Officers often apologise to her when they hear her story and display some degree of shame about what happened, she says.
But the Frederick County Sheriff's Office, whose deputies were involved in Ethan's death, has not engaged with Patti. It did agree a financial settlement with her but never apologised or admitted any wrongdoing.
Oklahoma City Police may defend the death of Magdiel Sanchez on his front lawn, but it is clear that the department has tried to make changes since the incident - offering more training to officers on how to approach disabled people.
The force deploys these specially trained officers to incidents where their skills will be useful.
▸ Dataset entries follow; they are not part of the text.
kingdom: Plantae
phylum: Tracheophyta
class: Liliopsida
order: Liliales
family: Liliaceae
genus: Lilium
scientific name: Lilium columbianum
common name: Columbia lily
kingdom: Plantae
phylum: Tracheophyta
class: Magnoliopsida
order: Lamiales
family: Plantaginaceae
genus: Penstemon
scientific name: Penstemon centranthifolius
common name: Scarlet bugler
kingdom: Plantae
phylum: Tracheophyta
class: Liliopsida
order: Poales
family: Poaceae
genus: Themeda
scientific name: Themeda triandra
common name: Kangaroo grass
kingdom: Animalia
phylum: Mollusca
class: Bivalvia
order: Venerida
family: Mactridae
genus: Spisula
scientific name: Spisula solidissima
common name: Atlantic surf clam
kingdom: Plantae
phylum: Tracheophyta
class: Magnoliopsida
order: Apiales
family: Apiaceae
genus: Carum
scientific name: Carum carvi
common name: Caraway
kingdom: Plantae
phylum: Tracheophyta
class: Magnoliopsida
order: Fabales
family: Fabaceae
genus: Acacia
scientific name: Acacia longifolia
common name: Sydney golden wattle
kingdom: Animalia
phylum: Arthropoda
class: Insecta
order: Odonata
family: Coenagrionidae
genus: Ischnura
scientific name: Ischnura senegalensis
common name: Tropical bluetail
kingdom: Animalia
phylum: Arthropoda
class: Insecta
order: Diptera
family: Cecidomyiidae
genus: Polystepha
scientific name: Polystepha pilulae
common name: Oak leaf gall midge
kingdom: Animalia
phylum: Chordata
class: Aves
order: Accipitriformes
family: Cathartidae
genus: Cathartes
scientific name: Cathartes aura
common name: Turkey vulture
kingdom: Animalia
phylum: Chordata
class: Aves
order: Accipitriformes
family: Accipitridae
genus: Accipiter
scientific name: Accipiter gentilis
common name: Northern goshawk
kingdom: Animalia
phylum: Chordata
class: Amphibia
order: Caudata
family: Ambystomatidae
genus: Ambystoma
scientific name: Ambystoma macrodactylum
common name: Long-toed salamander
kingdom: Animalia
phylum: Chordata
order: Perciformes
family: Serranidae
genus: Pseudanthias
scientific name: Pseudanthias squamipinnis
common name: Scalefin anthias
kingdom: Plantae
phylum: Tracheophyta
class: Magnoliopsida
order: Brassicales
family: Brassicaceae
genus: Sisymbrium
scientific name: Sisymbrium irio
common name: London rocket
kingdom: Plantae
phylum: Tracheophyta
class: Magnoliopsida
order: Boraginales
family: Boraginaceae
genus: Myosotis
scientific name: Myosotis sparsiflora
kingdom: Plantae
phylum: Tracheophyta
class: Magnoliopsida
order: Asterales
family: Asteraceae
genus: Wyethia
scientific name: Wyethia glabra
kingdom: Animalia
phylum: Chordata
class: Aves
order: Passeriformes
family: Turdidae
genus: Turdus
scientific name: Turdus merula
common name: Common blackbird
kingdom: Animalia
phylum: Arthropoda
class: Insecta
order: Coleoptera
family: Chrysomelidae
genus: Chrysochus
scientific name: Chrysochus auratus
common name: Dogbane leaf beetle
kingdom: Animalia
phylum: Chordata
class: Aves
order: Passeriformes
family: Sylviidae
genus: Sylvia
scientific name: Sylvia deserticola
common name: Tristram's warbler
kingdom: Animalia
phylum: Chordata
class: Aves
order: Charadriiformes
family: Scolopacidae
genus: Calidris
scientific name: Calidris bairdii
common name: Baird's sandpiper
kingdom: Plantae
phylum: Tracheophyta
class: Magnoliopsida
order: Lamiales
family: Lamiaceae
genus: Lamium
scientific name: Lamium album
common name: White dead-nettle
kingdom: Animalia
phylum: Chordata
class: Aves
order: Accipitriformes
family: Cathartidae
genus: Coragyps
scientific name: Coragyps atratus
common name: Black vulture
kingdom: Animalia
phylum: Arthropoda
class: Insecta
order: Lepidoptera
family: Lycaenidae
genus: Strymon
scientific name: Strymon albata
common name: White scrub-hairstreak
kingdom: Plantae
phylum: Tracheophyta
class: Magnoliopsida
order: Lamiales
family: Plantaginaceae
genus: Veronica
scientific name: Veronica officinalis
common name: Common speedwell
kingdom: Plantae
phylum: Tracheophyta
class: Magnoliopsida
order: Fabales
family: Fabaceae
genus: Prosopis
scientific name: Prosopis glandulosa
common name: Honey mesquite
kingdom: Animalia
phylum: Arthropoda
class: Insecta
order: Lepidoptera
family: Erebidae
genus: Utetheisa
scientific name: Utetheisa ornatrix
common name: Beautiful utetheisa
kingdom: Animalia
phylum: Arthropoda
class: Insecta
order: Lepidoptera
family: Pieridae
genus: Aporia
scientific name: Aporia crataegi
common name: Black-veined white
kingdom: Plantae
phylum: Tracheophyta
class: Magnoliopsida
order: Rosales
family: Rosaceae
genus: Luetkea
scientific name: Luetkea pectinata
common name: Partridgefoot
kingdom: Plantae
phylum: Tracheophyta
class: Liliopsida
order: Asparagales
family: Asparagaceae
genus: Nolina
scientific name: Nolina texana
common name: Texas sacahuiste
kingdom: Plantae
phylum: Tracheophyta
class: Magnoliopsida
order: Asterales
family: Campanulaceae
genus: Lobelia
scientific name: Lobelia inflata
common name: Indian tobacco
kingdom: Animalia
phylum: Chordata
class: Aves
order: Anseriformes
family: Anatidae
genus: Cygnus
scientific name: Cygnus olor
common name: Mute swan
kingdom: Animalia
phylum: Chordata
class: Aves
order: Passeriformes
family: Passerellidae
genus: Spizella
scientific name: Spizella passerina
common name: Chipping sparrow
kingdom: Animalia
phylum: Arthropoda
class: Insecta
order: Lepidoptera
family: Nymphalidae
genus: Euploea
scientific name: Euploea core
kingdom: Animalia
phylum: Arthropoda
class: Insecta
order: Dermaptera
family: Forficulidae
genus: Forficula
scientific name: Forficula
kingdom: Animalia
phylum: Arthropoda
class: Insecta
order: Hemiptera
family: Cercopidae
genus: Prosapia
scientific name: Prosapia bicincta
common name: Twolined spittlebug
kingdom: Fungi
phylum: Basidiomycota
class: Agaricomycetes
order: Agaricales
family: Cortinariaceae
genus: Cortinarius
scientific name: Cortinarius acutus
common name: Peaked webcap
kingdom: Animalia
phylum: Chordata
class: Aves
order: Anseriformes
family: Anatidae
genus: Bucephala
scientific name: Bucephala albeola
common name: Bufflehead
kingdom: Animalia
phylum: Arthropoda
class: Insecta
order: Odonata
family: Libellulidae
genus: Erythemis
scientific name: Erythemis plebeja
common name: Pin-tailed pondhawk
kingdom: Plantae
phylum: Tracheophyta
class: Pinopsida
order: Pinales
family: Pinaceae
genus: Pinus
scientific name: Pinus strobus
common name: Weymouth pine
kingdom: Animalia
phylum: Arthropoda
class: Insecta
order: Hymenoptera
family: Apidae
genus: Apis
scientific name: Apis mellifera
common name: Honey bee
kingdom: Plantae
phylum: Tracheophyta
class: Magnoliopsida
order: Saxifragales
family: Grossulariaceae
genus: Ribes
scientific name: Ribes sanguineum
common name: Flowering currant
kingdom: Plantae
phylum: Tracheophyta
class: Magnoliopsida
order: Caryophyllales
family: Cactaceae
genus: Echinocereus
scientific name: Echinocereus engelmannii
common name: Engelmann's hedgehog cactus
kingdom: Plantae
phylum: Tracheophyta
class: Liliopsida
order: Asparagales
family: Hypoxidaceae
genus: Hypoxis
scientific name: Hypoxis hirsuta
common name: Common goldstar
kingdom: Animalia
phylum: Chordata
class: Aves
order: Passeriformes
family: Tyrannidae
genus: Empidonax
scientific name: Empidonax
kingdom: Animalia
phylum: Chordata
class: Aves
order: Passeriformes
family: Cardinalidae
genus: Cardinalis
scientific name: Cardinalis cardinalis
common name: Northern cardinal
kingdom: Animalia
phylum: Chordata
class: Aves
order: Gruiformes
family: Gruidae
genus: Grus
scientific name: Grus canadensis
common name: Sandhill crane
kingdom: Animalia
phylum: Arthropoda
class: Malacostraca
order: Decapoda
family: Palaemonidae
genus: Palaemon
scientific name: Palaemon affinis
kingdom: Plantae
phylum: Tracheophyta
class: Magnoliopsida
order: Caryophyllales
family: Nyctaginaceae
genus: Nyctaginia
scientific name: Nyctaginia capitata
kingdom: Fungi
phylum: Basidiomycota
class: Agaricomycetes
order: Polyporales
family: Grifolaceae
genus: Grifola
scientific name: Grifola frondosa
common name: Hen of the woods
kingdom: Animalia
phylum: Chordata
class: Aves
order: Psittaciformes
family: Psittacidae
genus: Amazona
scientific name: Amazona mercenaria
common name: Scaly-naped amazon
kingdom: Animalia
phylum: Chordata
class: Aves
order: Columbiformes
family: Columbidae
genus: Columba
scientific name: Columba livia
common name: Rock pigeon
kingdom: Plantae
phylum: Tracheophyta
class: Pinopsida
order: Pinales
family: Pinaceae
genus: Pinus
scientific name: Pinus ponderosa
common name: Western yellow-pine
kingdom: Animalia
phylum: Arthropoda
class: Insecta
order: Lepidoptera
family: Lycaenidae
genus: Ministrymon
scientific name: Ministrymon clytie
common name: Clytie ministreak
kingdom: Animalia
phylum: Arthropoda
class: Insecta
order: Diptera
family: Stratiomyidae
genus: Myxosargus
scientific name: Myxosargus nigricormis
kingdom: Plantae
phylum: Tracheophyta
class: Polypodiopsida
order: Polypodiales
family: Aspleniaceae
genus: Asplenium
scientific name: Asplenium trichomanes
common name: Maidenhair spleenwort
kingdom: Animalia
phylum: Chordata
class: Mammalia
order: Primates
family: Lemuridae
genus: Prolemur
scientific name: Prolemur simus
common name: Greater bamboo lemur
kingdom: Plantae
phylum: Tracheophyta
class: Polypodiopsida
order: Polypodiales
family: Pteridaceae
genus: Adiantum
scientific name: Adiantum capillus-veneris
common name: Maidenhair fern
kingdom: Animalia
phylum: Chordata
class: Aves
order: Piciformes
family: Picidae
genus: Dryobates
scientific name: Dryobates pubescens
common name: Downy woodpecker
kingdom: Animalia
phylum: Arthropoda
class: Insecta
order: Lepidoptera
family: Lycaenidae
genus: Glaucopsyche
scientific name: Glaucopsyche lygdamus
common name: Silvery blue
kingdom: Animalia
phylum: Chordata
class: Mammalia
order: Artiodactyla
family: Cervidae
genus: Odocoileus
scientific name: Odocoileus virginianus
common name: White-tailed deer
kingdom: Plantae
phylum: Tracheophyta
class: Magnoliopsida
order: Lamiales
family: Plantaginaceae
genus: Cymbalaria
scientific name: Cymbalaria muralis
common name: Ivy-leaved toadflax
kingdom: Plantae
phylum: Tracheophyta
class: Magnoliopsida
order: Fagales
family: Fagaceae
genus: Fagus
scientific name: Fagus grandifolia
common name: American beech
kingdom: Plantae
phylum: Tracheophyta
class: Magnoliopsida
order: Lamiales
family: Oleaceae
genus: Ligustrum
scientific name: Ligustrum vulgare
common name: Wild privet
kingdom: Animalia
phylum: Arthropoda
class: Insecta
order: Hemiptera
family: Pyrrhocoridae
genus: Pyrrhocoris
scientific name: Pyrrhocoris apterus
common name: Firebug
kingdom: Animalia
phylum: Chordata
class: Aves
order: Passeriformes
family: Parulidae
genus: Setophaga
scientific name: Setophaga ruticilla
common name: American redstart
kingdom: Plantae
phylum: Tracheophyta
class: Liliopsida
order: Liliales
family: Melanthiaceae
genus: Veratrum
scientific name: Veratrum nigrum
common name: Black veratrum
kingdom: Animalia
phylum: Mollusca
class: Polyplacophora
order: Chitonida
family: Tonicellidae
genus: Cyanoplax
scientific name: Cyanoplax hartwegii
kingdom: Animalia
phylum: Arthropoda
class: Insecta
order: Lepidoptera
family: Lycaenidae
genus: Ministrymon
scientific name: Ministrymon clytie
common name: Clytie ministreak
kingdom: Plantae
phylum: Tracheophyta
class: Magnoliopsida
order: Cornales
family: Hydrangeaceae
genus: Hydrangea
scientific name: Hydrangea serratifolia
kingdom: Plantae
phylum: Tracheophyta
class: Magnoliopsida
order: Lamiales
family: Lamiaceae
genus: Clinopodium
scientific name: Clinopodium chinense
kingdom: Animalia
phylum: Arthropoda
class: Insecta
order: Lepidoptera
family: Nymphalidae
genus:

One is Sgt Corey Nooner - the same officer who, 15 years ago, says he was forced to shoot and kill a woman with schizophrenia. That experience pushed him to try to understand mental illness better and he underwent a considerable amount of additional training.
I go out on patrol with him as he is dispatched to a home in an affluent neighbourhood in Oklahoma City.
A man has called to say that his wife, who has recently been discharged from a medical facility, is having a manic episode and experiencing paranoia and delusions.
At their home, Nooner patiently listens as the woman talks, visibly distressed, about how she is being watched by government agencies.
Ultimately, though, after she refuses to accompany him to see a psychiatrist and when she tries to dive into her bedroom, he restrains and handcuffs her.
Later, he tells me he had feared she might try to arm herself and that his basic police instincts kicked in.
For many, the nub of the problem is the way police are taught to interact from the very beginning - with so much emphasis on firearms training and personal protection, and relatively little on de-escalating confrontations.
As things stand, the deaths and injuries of people with disabilities at the hands of the police have left some of the people Candace Coleman works with in Chicago's South Side wondering who might be next, she says. Some of them have made pacts never to call the police under any circumstances, she adds, so worried are they that harm could come to them.
Coleman says they've also got together in groups to discuss what they can do to protect themselves in any interactions with the police.
"Extra disability training for police is one thing but is not enough," she says. "We need a cultural shift across the board."
"The way in which they approach situations needs to change. It shouldn't always be that the immediate reaction is to pull out your gun or your Taser or to yell or scream," she adds.
Until that happens, some of the most vulnerable people in US society will be left to work things out for themselves.